PosW is a coin linked to PoSWallet.com. This website provides online wallets for many coins that have a PoS (Proof of Stake) Algorithm. Staking usually requires for the wallet to be online and open, this is a challenge for users. PoSwallet solves this problem by having staking wallets online 100% of the time, for a fee. PoS token holders will receive a share of the fees that PoSwallet charges to its users.
SingularDTV is a Blockchain Entertainment studio, Smart Contract right Management Platform and Video On-Demand Portal.This platform includes 11 modules, many of which have not yet been made public.
Crown is a cryptocurrency that plans to create an infrastructure of nodes which allow for certain services to be easily and cheaply be executed. The Crown nodes will not only secure the network but will also earn fees from servicing dApps (decentralised Apps).
Blockchain Yield although not strictly a dividend, this coin is definitely worth a mention as it provides a real service, in the non crypto economy. Lending capital to property developers.
Ethbits is creating a business model similar to that of localbitcoins.com, but for Ethereum. The dividends will come from fees that the users will pay to use these services. 80% of the profits will be distributed between the ETB 4,000,000 tokens.

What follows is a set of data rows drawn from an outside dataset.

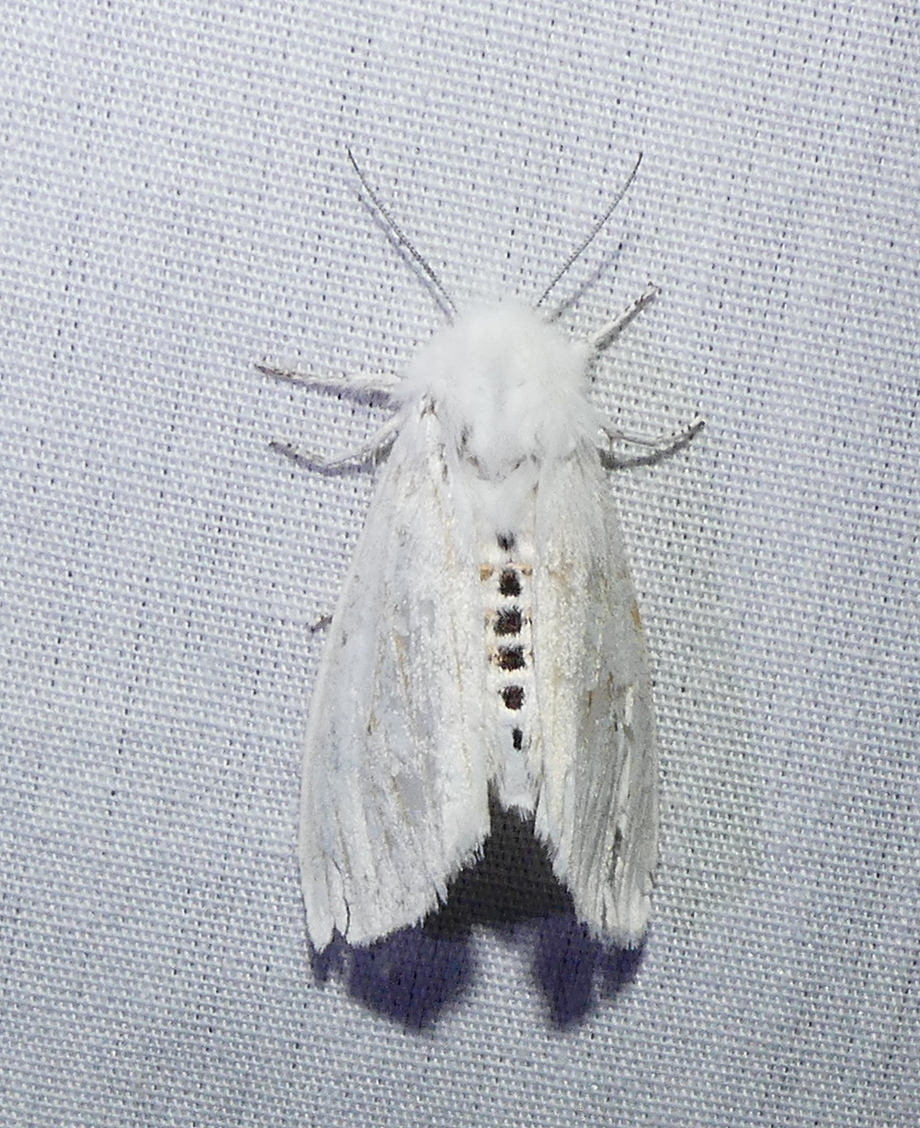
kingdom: Animalia
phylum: Arthropoda
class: Insecta
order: Lepidoptera
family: Erebidae
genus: Spilosoma
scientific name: Spilosoma virginica
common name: Virginia tiger moth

Peerplays is a decentralised gambling platform. The system will work through a system of witnesses and oraclws which maintain the infrastructure of the network. Built into the blockchain is the contract of fee distribution to the token holders. The token holders will have their multi-currency dividends deposited in their peerplays wallet.
MobileGo is a gaming platform for Android. Profit from feeswill be used to buy back MobileGo coins and then burn them thus reducing the total coins in circulation. This should have the effect of increasing the value of those coins remaining in circulation.
Iconomi – is a platform which will builds trading systems such as indexes and social trading for the cryptosphere. These funds will earn revenue through fees charged to the users. Iconomi plans to buy Incomi tokens on the open market and then burn them with the profits, increasing the value of the remaining tokens.
If you have suggestions about dividend generating tokens please email me or add them in the comments below.
Conclusion: Coins that promise real dividends, are setting themselves up with clear profit oriented objectives. This makes it clear from the start what are their goals and what is the benchmark that they will be judged upon by investors. The performance of other non-profit oriented crypto projects is much harder to measure. Hopefully, in a decade or two we will have the crypto-dividend aristocrats.